Individual agencies are building classification frameworks organically, without anyone handing them the model. The VA has explicitly prohibited all publicly available generative AI services for use with VA-sensitive data, naming ChatGPT, Gemini, and Claude specifically, while offering employees a single approved internal alternative. The Federal Reserve maintains a list of approved models and libraries and evaluates new requests on an ongoing basis. They arrived at the three-tier structure because the constraints demanded it.
So when you're sitting across from a CAIO or CISO in a public sector account, the ship on "should we use AI" sailed when 75% of major agencies deployed chatbots to tens of thousands of employees. The live questions are: what AI is actually running in your environment, how did it get there, what data can it see, and who decided it could?
Every one of those questions resolves through identity infrastructure. The buyer will frame them as AI governance, AI risk management, inventory compliance. The provisioning and discovery gap runs through all of them. Your job is to hear it. The discovery gap. The classification gap. The fact that their three-tier model, however well-designed, only covers the tools that walked through the front door.
• Practical frame: Federal agencies are building AI use case inventories under M-25-21 with no standardized discovery mechanism, while employees adopt tools faster than governance can classify them. The buyer's AI governance conversation runs on provisioning and discovery infrastructure, and that's where identity enters.
Things to follow up on...
- 97% lacked access controls: Among organizations in IBM's 2025 study that reported an AI-related breach, 97% reported lacking proper AI access controls, which connects the shadow AI discovery problem directly to the identity and access management gaps covered in Lesson 3.

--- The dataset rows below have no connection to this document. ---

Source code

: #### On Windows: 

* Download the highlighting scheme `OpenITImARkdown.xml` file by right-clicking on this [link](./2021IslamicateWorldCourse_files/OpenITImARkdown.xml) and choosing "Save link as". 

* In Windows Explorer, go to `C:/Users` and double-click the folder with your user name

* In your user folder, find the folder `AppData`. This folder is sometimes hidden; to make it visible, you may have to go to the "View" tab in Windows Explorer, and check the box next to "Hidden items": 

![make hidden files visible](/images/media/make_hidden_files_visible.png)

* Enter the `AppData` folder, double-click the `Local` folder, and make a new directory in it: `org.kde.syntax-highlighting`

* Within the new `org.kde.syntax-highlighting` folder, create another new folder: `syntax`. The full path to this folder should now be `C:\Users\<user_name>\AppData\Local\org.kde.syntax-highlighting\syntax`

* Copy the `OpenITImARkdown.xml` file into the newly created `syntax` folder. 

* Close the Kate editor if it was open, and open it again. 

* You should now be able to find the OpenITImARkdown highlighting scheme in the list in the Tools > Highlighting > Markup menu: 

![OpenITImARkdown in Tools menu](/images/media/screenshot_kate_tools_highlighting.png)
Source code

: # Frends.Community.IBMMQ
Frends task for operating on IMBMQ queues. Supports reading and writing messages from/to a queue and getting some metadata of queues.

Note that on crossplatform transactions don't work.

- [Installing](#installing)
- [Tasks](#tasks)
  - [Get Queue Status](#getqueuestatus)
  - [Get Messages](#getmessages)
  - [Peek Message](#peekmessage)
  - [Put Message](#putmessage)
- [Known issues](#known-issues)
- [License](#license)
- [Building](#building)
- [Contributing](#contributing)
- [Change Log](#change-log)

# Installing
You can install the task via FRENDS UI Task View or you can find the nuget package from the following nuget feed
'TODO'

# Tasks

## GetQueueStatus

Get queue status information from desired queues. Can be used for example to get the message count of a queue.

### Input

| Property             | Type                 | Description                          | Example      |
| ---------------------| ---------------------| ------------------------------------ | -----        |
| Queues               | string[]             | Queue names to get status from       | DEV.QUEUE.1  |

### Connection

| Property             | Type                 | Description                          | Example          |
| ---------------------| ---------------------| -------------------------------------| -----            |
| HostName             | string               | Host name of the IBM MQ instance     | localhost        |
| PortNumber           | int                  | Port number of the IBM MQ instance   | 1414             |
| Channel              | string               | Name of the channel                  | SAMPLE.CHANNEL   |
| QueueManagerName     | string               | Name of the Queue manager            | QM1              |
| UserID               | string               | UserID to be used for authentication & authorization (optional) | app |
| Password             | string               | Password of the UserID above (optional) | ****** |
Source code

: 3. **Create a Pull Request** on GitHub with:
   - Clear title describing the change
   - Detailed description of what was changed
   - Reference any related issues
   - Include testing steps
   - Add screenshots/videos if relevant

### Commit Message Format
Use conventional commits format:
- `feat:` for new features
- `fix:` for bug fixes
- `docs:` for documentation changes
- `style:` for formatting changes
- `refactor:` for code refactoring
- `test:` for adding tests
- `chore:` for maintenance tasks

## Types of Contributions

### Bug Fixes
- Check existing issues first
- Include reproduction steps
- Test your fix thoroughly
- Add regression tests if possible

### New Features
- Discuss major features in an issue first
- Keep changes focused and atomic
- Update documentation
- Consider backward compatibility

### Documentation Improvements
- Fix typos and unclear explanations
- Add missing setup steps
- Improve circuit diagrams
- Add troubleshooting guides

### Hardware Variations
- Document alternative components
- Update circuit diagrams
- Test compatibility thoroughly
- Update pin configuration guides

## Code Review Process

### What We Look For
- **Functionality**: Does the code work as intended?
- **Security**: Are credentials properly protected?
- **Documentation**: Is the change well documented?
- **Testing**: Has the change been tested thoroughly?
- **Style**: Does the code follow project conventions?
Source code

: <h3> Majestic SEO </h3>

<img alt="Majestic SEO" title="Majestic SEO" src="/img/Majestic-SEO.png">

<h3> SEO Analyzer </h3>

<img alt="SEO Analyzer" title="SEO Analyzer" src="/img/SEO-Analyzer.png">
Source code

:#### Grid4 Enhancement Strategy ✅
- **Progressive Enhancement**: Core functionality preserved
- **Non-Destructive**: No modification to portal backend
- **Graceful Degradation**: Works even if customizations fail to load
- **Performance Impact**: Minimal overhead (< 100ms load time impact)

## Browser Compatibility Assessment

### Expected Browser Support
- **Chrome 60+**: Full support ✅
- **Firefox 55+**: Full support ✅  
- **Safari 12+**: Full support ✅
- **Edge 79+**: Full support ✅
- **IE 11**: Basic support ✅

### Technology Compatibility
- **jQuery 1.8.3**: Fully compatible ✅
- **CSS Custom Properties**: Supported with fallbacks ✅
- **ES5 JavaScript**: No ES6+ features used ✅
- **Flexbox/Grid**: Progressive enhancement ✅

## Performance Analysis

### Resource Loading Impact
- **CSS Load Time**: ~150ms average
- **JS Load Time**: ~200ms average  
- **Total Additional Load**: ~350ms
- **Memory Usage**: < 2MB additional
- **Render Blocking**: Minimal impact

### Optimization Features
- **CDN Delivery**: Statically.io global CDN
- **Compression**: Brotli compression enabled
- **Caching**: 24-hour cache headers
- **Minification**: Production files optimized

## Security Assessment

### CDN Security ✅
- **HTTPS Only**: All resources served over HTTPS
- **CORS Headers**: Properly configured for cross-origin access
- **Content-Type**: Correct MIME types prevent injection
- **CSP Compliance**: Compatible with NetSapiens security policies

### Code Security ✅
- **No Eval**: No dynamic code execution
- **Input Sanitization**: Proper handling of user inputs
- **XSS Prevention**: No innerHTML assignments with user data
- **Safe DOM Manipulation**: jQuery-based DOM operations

- Gartner's 2030 projection: Gartner's November 2025 analysis of 302 cybersecurity leaders predicts that by 2030, more than 40% of enterprises will experience security or compliance incidents linked to unauthorized shadow AI, suggesting the governance gap is widening faster than organizations are closing it.
- State Department's sanctioned alternative: The Department of State deployed StateChat to approximately 45,000 active users as a secure generative AI solution for sensitive but unclassified information, offering a concrete federal example of the "sanctioned alternative" approach that makes three-tier classification viable.
- M-25-21 replaced the two-tier model: The current OMB memo consolidated the Biden-era rights-impacting and safety-impacting categories into a single "high-impact" risk tier, simplifying the federal classification framework but leaving agencies to build their own tool-level approval structures.